The primary key above assumes typical access patterns in the ClickStack UI for Nginx logs, but may need to be adjusted depending on your workload in production environments.

Copy Vector configuration

Copy the vector configuration and create a file nginx.yaml, setting the CLICKHOUSE_ENDPOINT and CLICKHOUSE_PASSWORD.

data_dir: ./.vector-data
sources:
  nginx_logs:
    type: file
    include:
      - access.log
    read_from: beginning

transforms:
  decode_json:
    type: remap
    inputs:
      - nginx_logs
    source: |
      . = parse_json!(to_string!(.message))
      ts = parse_timestamp!(.time_local, format: "%d/%b/%Y:%H:%M:%S %z")
      # ClickHouse-friendly DateTime format
      .time_local = format_timestamp!(ts, format: "%F %T")

sinks:
  clickhouse:
    type: clickhouse
    inputs:
      - decode_json
    endpoint: "<CLICKHOUSE_ENDPOINT>"
    database: logs
    format: json_each_row
    table: nginx_logs
    skip_unknown_fields: true
    auth:
      strategy: "basic"
      user: "default"
      password: "<CLICKHOUSE_PASSWORD>"
Note

The example above uses the default user for Managed ClickStack. For production deployments, we recommend creating a dedicated ingestion user with appropriate permissions and limits.

Start Vector

Start Vector with the following command, creating the data directory first to record file offsets.

mkdir ./.vector-data
vector --config nginx.yaml

Navigate to your Managed ClickStack service and select "ClickStack" from the left-hand menu. If you’ve already completed the onboarding, this will launch the ClickStack UI in a new tab, and you will be automatically authenticated. If not, you can proceed through the onboarding and select “Launch ClickStack” once you’ve selected Vector as your input source.

Create a datasource

Create a logs data source. If no data sources exist, you will be prompted to create one on first login. Otherwise, navigate to Team Settings and add a new data source.

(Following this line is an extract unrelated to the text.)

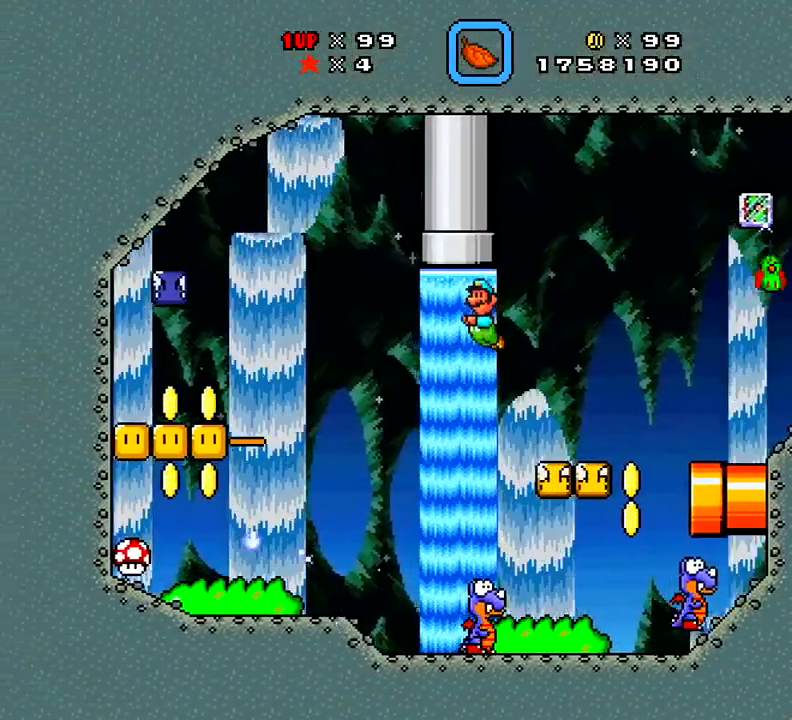
{"buttons": ["X", "DPAD_UP", "DPAD_LEFT"], "right_stick": "center", "events": [[183, "A", "down"], [183, "DPAD_UP", "down"], [300, "DPAD_LEFT", "up"], [317, "DPAD_RIGHT", "down"], [367, "A", "up"], [450, "DPAD_LEFT", "down"], [450, "DPAD_RIGHT", "up"]]}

The configuration assumes the Nginx schema with a time_local column used as the timestamp. This is the timestamp column declared in the primary key. This column is mandatory.

We have also specified the default select to be time_local, remote_addr, status, request, which defines which columns are returned in the logs view.

In the example above, a Body column does not exist in the data. Instead, it is defined as the SQL expression:

concat(
  remote_addr, ' ',
  remote_user, ' ',
  '[', formatDateTime(time_local, '%d/%b/%Y:%H:%M:%S %z'), '] ',
  '"', request, '" ',
  toString(status), ' ',
  toString(body_bytes_sent), ' ',
  '"', http_referer, '" ',
  '"', http_user_agent, '" ',
  '"', http_x_forwarded_for, '" ',
  toString(request_time), ' ',
  toString(upstream_response_time), ' ',
  '"', http_host, '"'
)

This reconstructs the log line from the structured fields.

For other possible options, see the configuration reference.

Explore the data

Navigate to the search view for October 20th, 2025 to explore the data and begin using ClickStack.